Oil prices jump to highest level in two years amid tensions in the Strait of Hormuz - Approaching $100 per barrel

Oil prices hit their highest levels in two years

Global oil prices continued their strong rise during Friday trading, hitting their highest levels in nearly two years amid escalating geopolitical tensions in the Middle East and growing concerns about supply disruptions through the Strait of Hormuz.

Investors in energy markets are bracing for the possibility of oil prices reaching $100 per barrel if the current crisis continues and global oil supplies are affected.

Although prices fell slightly earlier in the session after the US announced exemptions for Russian oil purchases to ease supply restrictions, the overall trend remains upward.

West Texas Intermediate crude rose more than 8% on Friday, while Brent crude rose about 7%.

WTI crude reached around $84 per barrel, while Brent crude rose to around $87 per barrel.

Both crudes are on track for their biggest weekly gains since Russia's invasion of Ukraine in February 2022.
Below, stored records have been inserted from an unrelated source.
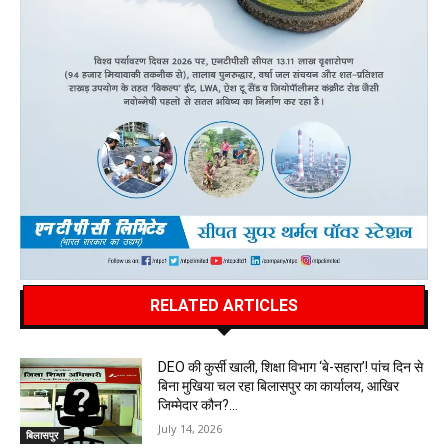
RELATED ARTICLES
DEO की कुर्सी खाली, शिक्षा विभाग ‘बे-सहारा’! पांच दिन से
बिना मुखिया चल रहा बिलासपुर का कार्यालय, आखिर
जिम्मेदार कौन?…
July 14, 2026
बिलासपुर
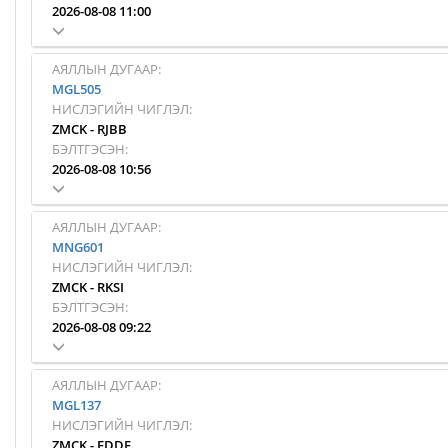
2026-08-08 11:00
АЯЛЛЫН ДУГААР:
MGL505
НИСЛЭГИЙН ЧИГЛЭЛ:
ZMCK
-
RJBB
БЭЛТГЭСЭН:
2026-08-08 10:56
АЯЛЛЫН ДУГААР:
MNG601
НИСЛЭГИЙН ЧИГЛЭЛ:
ZMCK
-
RKSI
БЭЛТГЭСЭН:
2026-08-08 09:22
АЯЛЛЫН ДУГААР:
MGL137
НИСЛЭГИЙН ЧИГЛЭЛ:
ZMCK
-
EDDF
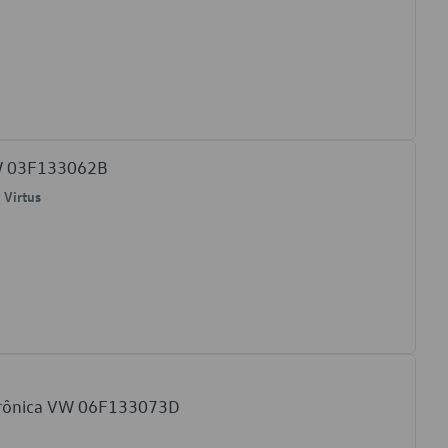
VW 03F133062B
, Virtus
etrônica VW 06F133073D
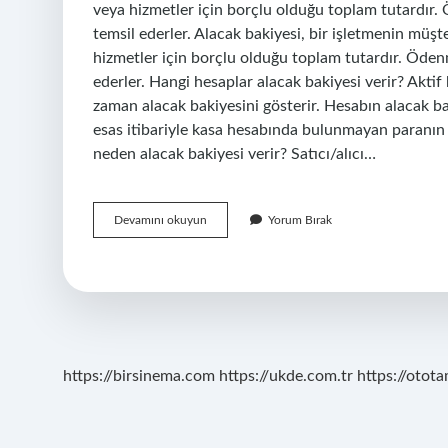
veya hizmetler için borçlu olduğu toplam tutardır
temsil ederler. Alacak bakiyesi, bir işletmenin mü
hizmetler için borçlu olduğu toplam tutardır. Öde
ederler. Hangi hesaplar alacak bakiyesi verir? Aktif
zaman alacak bakiyesini gösterir. Hesabın alacak 
esas itibariyle kasa hesabında bulunmayan paranı
neden alacak bakiyesi verir? Satıcı/alıcı…
Mizanda
Devamını okuyun
Yorum Bırak
Alacak
Bakiyesi
Ne
Demek
https://birsinema.com
https://ukde.com.tr
https://otota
Strait of Hormuz sparks global supply fears

The sharp rise in oil prices began after the United States and Israel launched strikes on Iran over the weekend.

Iran responded with escalatory measures, including blocking oil tankers from passing through the Strait of Hormuz, one of the world's most important maritime energy corridors.

The Strait of Hormuz is a key transit point for about one-fifth of the world's daily oil supply, with approximately 16 million barrels of Gulf crude oil passing through it each day.

The escalating tensions have led to:

- Disruption of some oil production operations.

- The closure of refineries and liquefied natural gas facilities.

- Increased concerns about global supply shortages.

Oil expected to reach $100 per barrel

Many experts believe that continued tensions could push oil prices much higher.

A 20% reduction in global supplies could push oil prices to $100 per barrel, according to economic forecast models.

US moves to ease supply crisis

In an attempt to contain rising prices, the US Treasury Department has issued waivers allowing companies to purchase Russian oil that is currently under sanctions and on board tankers.

Indian refineries have particularly benefited from these exemptions, at a time when markets are seeking to ease bottlenecks that have forced some Asian refineries to reduce refining operations.

Ship tracking data indicates that there are about 30 million barrels of Russian oil stored on tankers in the Indian Ocean, the Arabian Sea, and the Strait of Singapore.

The US is also considering the possibility of using its strategic petroleum reserve, which stands at about 415 million barrels.

The impact of the crisis on the global economy

Analysts believe that a prolonged conflict could have far-reaching economic consequences, with the repercussions of the crisis already beginning to be felt in several sectors.

The impact of higher energy prices will ultimately reach consumers, particularly through higher fuel and energy prices, and continued tensions could push oil prices to new record highs if the conflict in the region drags on.

Oil market outlook for the coming period

Global oil prices will remain hostage to several key factors in the coming period, most notably:

  • developments in the Middle East conflict
  • shipping traffic in the Strait of Hormuz
  • US decisions on strategic reserves
  • and production levels among major producers

If supply restrictions continue, oil reaching $100 per barrel could become a realistic scenario in the markets.